Поручик уже не решился больше нападать на невестку; разговор перешел на военные темы, и пан Гиацинт, словно намеренно противореча сам себе, принялся жаловаться на всевозможные притеснения, обиды и неудобства, которые испытывало войско, и описывал все это в таком же преувеличенном виде, в каком недавно еще расхваливал эту же службу.
Теодор больше молчал, изредка вставляя какое-нибудь замечание, егермейстерша не мешала ему разглагольствовать, довольная тем, что поручик забыл обо всем остальном. В продолжение всего обеда, сопровождавшегося обильным возлиянием, воин не изменял темы разговора и только перед отъездом вернулся к прежнему.
– С матерью трудно бороться, когда речь идет о сыне, – со вздохом сказал он, – но побойся Бога, голубушка невестка, отдай его, куда хочешь, только не 'familia'.
Гетман узнает об этом и сочтет за смертельную обиду.
– Ничем мы ему не обязаны и ничего от него не ждем, – с гордостью отвечала вдова.
– Так только говорится, – возразил поручик, – но сила у него, вы сидите у него под боком, и, если он захочет мстить, он без всякого усилия уничтожит вас.
Вдова только головой покачала.
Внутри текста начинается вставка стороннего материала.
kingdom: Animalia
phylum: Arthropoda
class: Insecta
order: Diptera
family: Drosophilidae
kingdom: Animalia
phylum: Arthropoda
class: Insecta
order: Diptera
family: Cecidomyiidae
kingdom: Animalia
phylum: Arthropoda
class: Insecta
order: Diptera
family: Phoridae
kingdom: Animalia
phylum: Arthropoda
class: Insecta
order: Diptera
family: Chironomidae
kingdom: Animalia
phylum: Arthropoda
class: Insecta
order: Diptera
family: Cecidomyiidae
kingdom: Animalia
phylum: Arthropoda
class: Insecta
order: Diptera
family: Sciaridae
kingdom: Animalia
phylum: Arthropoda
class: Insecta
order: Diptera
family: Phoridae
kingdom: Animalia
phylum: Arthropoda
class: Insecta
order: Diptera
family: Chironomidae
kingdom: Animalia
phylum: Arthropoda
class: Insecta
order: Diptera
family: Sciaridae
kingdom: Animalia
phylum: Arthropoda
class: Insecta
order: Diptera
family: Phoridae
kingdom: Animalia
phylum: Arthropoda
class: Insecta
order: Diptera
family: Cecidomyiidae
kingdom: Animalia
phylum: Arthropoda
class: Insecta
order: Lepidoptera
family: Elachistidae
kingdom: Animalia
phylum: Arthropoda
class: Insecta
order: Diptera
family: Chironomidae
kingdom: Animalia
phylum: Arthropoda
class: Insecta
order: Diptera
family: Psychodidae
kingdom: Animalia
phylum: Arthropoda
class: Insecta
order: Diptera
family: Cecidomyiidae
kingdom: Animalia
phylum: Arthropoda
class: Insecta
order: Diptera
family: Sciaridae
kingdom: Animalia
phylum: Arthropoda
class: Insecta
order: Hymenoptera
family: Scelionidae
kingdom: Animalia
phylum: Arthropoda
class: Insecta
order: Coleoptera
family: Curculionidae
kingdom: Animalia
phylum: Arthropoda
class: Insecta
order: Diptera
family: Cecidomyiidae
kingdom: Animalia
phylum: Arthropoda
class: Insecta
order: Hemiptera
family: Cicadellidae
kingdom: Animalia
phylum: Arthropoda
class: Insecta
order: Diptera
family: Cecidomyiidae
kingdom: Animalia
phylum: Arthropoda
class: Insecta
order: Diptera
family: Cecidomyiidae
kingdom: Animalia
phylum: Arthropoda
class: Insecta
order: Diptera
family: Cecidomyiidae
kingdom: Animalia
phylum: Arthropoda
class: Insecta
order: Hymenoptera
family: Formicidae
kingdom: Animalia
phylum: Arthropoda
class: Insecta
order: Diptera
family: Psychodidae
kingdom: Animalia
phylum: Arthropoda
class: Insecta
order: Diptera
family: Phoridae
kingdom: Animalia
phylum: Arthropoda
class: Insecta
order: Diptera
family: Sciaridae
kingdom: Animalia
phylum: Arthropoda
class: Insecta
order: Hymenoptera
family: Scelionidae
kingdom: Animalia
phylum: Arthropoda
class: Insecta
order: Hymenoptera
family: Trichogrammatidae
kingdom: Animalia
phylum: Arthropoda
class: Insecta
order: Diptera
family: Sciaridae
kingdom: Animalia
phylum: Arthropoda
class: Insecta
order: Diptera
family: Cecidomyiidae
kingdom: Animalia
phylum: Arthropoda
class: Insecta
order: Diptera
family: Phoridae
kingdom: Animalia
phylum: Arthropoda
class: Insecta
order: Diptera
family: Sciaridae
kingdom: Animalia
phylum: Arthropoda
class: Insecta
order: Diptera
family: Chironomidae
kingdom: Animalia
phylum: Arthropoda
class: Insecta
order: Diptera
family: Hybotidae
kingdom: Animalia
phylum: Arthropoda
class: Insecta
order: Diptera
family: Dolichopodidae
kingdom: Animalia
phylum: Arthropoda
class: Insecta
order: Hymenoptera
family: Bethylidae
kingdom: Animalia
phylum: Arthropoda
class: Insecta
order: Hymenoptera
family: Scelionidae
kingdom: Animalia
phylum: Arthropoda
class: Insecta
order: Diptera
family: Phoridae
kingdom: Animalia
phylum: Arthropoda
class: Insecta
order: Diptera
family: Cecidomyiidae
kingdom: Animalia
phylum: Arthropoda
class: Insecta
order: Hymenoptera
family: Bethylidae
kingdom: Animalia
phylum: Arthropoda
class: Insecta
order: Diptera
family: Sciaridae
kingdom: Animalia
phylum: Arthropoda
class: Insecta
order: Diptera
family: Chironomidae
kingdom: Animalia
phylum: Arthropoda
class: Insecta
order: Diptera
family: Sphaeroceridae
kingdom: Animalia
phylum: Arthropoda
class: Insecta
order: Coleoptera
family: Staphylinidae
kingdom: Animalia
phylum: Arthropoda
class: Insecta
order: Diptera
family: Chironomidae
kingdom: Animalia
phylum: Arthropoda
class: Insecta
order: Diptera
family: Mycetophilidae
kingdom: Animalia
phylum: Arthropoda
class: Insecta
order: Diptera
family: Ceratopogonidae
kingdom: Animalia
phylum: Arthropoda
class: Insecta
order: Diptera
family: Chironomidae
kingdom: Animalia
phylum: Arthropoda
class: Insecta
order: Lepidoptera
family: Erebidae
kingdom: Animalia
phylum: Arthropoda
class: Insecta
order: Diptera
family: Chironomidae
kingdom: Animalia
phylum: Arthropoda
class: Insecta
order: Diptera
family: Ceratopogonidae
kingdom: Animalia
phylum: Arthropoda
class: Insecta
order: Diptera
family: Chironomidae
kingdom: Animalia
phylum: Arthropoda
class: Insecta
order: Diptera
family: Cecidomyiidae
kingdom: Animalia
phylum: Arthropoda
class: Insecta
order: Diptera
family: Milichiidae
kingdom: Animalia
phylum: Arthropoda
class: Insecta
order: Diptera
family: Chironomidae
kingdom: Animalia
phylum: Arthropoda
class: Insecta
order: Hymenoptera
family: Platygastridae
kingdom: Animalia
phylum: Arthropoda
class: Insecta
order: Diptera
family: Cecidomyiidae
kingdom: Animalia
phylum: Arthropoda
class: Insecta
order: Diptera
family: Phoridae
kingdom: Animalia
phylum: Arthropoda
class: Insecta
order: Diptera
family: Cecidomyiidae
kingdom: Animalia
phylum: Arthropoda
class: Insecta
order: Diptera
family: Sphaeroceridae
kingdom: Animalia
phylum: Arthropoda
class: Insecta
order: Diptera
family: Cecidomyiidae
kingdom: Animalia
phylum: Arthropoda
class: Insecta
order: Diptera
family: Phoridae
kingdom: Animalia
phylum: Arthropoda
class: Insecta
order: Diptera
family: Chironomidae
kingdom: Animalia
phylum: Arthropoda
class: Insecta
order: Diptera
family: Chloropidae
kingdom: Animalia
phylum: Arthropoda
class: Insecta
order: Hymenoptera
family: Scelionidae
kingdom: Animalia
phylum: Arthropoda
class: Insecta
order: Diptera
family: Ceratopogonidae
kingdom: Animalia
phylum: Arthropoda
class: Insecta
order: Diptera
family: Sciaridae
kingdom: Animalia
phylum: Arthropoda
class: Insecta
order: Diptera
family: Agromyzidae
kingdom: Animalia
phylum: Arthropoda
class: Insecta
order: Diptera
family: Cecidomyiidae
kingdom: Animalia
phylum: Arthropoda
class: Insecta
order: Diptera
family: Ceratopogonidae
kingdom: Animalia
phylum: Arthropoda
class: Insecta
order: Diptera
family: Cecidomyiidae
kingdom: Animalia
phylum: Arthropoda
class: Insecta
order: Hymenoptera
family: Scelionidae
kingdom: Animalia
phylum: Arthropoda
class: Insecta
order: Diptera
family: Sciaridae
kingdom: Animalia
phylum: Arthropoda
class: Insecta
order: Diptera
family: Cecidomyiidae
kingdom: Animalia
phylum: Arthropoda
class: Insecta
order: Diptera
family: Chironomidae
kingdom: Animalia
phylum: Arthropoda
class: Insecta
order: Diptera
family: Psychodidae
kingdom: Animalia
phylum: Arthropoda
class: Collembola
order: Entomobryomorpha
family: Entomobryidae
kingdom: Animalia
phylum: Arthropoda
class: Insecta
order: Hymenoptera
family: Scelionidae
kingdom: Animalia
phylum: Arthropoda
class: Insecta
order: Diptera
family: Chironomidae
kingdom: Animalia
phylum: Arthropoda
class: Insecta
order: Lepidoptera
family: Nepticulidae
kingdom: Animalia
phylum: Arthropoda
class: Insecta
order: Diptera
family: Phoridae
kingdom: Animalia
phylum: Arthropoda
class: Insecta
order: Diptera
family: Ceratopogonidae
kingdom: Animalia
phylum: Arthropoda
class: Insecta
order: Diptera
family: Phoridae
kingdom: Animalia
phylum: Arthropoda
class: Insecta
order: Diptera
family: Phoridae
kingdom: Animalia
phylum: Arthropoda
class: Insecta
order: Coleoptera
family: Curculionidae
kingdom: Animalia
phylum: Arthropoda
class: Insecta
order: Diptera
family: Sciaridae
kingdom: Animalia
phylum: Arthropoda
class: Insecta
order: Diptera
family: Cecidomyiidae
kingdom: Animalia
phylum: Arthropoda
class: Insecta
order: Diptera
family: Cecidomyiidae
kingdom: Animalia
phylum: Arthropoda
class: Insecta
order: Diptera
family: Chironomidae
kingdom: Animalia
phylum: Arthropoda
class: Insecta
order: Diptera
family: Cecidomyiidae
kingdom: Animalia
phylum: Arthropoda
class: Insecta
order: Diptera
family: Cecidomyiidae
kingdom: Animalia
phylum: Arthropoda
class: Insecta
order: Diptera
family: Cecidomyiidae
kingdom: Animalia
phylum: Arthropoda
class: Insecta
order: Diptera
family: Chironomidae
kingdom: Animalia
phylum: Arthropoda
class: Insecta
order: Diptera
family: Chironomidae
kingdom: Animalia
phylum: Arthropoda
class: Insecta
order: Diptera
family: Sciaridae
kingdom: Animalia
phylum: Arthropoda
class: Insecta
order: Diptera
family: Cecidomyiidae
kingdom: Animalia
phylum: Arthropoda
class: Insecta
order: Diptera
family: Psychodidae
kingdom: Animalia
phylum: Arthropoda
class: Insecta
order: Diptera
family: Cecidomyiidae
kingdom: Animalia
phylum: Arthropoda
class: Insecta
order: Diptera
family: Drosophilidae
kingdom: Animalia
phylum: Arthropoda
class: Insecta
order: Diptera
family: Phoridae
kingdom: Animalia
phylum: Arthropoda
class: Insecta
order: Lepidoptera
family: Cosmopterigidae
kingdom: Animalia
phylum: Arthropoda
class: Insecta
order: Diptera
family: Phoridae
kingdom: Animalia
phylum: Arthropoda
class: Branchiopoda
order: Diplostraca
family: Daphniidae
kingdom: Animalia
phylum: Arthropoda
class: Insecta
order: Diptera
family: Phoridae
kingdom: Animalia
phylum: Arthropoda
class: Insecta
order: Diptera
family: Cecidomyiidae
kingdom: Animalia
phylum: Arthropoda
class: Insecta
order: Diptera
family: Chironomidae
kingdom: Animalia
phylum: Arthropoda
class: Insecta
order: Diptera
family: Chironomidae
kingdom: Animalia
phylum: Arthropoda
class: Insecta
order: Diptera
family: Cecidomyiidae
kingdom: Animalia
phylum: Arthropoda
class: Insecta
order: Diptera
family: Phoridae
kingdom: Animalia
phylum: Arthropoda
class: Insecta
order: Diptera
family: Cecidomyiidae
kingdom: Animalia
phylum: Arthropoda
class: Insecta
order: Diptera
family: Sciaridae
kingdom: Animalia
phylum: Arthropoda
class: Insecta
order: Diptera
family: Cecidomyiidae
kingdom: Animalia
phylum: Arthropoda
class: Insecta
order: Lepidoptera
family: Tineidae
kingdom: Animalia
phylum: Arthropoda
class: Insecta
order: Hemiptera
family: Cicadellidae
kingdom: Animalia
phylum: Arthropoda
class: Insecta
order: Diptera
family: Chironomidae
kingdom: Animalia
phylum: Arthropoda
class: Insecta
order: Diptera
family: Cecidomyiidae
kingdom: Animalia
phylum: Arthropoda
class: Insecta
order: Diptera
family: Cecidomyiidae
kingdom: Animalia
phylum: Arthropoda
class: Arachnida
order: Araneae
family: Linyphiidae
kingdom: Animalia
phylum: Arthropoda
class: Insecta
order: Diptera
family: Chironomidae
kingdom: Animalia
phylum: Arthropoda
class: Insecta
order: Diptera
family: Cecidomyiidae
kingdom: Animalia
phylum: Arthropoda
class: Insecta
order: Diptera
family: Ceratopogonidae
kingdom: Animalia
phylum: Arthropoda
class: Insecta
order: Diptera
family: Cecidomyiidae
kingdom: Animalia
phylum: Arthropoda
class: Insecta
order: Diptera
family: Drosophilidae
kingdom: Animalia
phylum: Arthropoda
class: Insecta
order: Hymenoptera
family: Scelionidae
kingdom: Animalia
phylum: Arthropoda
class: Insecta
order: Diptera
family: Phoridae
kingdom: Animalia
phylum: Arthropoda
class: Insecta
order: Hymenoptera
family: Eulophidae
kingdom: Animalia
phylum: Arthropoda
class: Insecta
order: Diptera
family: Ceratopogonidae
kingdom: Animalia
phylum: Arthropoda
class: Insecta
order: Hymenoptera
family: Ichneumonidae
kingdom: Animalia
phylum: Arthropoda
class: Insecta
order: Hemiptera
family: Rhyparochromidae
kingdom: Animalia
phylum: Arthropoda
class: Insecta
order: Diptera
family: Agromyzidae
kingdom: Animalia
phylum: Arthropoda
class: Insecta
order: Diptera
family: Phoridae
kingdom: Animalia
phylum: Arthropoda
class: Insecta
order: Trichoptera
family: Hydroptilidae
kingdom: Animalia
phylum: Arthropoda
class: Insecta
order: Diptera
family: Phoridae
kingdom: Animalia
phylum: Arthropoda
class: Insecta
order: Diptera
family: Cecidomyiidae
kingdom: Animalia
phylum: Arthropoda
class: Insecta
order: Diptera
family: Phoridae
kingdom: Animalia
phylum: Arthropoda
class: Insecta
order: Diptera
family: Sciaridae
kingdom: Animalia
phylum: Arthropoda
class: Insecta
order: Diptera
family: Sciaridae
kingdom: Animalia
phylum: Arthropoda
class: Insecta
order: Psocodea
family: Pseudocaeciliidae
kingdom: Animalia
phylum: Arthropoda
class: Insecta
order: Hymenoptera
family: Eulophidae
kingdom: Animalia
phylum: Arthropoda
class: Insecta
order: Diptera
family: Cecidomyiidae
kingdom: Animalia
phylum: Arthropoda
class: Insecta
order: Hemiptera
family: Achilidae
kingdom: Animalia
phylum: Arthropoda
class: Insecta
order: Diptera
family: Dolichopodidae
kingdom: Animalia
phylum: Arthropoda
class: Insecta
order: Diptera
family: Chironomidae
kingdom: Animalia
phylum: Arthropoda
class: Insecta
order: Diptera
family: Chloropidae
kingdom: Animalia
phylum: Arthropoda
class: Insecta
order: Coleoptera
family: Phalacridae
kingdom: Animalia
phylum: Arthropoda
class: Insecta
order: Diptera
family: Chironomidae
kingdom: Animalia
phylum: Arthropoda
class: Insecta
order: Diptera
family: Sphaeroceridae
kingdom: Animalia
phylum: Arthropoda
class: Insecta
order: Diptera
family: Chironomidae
Видя, что с ней не сговоришься, поручил взял Теодора с собою в сад и попробовал еще раз повлиять на него, однако, тот остался холоден и решительно заявил, что исполнит волю матери. – Самое скверное то, – прибавил поручик, – что я из-за вас принужден буду лгать и изворачиваться. Спросит меня гетман: а где же ваш племянник? Ну, что я ему скажу? Ни то, ни другое! Буду так замазывать, чтобы он понял, как ему хочется… Наказание Божие! Вот уж не ожидал, что мне не удастся уговорить твою мать.
Он рассмеялся и, словно забывая, что говорит с сыном, прибавил:
– Она держала покойника под туфлей, привыкла к деспотизму, а я с бабами не умею разговаривать! Честное слово!
Все же поручик с большим чувством распрощался с родными, выпил еще рюмку на прощание и, крепко привязав сбоку саблю, которая ему очень нравилась, поскакал по дороге к Белостоку. Егермейстерша вздохнула с облегчением, видя, что он уже подъезжает к лесу.
– А теперь, – сказала она, обращаясь к сыну, – дорогой мой Тодя, поезжай без промедления в Варшаву. Не для чего тратить попусту время… Когда уж получишь место, тогда, может быть, опять навестишь меня…
Не слушай того, что говорил поручик; иди к князю канцлеру; вся эта кажущаяся сила гетмана рассыплется, когда дело дойдет до борьбы. Ты слышал дядю? Вот так все они – многословны и крикливы, а для дела нет силы и способностей…
– И пусть они гибнут, – сурово прибавила она, – они это заслужили.
Пан поручик Паклевский, несмотря на угощенье и прекрасную саблю, подаренную ему невесткой, отъехав на некоторое расстояние от Борка, сразу утратил веселое настроение, а за две мили от Белостока погрузился в такое глубокое и печальное раздумье, что конь его, пользуясь этим, несколько раз останавливался и принимался щипать траву, за что ему порядком досталось от хозяина.
Поручик не мог переварить сознания, что женщина одержала над ним победу и, только теперь, все обдумав и взвесив, он сообразил, что она своим подарком заткнула ему рот. Теперь и сабля ему не так нравилась, как сначала, и, осмотрев ее еще раз, он нашел ее далеко не так красивой, как ему казалось перед этим.
– Ишь ты, хитрая женщина! – думал он. – Кака она меня ловко провела! А я должен сам себе назначить наказание за то, что оказался таким болваном и дал себя поддеть!